**READING PASSAGE:**

The salient issue before us in this matter is whether, based on the pleadings, depositions, answers to interrogatories, admissions on file, and affidavits, Mr. Nanz proved that there were no unresolved issues of material fact as to whether a possible cause of action could be maintained against him. In support of his motion for summary judgment, Mr. Nanz attached excerpts from his deposition, excerpts from plaintiffs' depositions, a copy of the certificate of occupancy for the residence issued to Nanz Enterprises, Inc., copies of checks issued by the Osbornes to Nanz Enterprises, Inc., copies of invoices to Nanz Enterprises, Inc. by Pella Window Store for the residence, and a copy of the residential building contractor certificate for Nanz Enterprises, Inc. for the year 2000. Our de novo review of the facts in this case compels us to conclude that Mr. Nanz met his burden. The burden then shifted to plaintiffs to come forward with evidence, sufficient to establish their evidentiary burden at trial, that Mr. Nanz was personally liable for his actions. We conclude that plaintiffs failed to produce such evidence.

**COLLECTED DATA:**
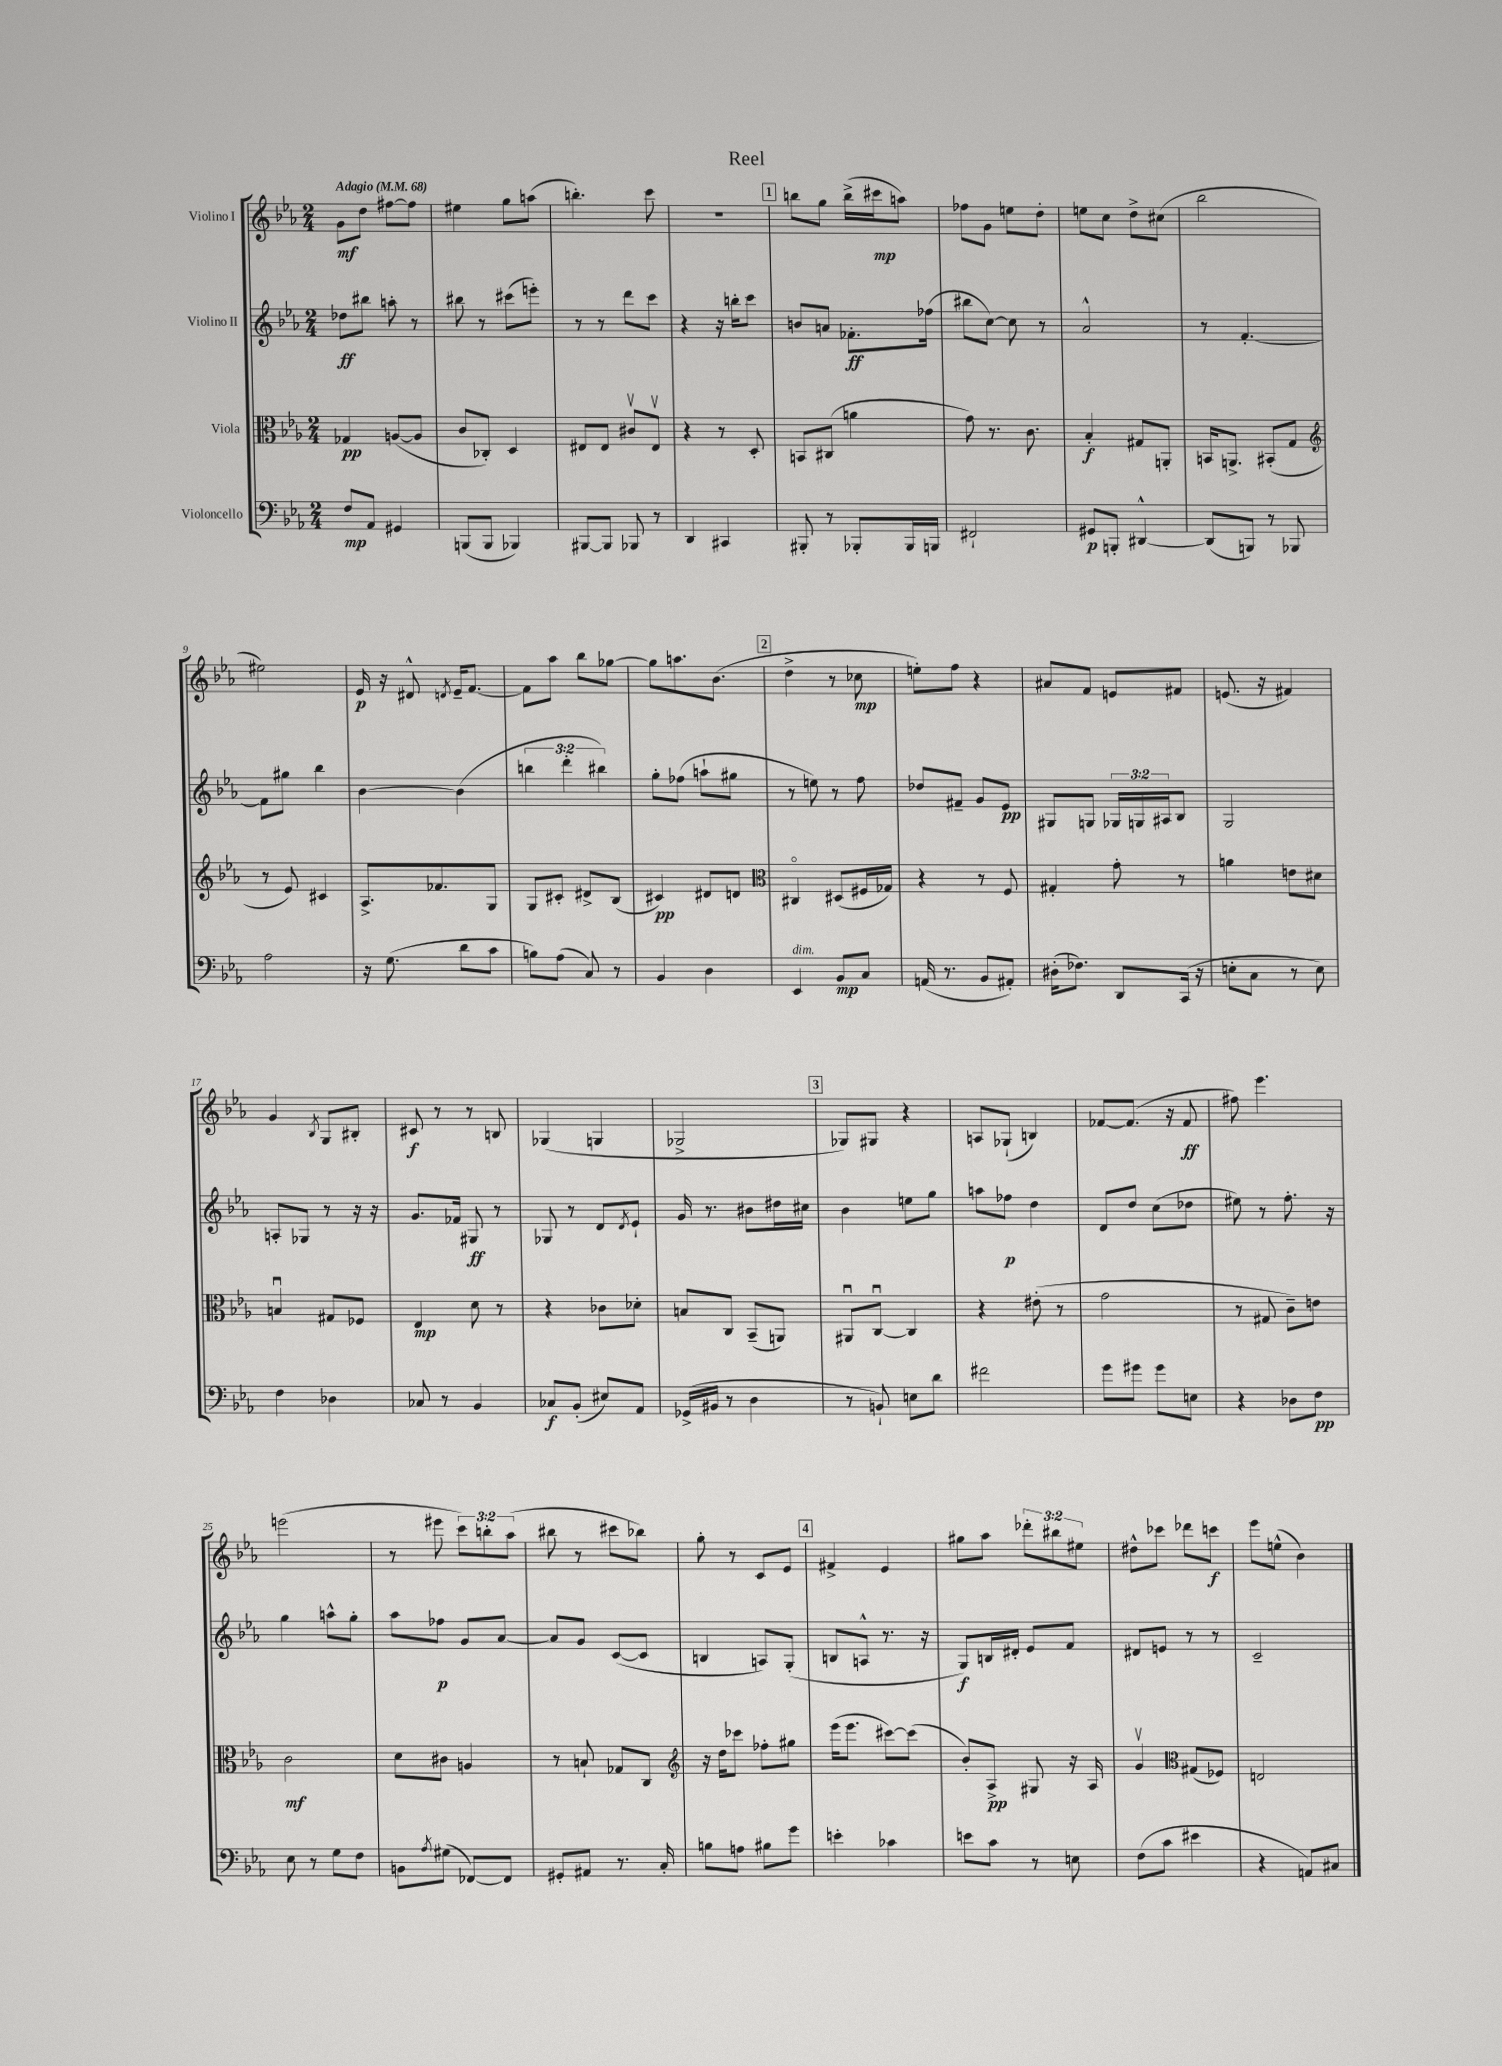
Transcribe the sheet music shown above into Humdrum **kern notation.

**EXERCISE DESCRIPTION:**
Using the summary judgment passage, explain in one to three sentences why the burden shifted to the plaintiffs and what they then had to show.

**CORRECT OUTPUT:**
The burden shifted because the court's de novo review of the facts led it to conclude that Mr. Nanz had met his own burden of proving there were no unresolved issues of material fact as to whether a possible cause of action could be maintained against him. The plaintiffs then had to come forward with evidence sufficient to establish their evidentiary burden at trial that Mr. Nanz was personally liable for his actions.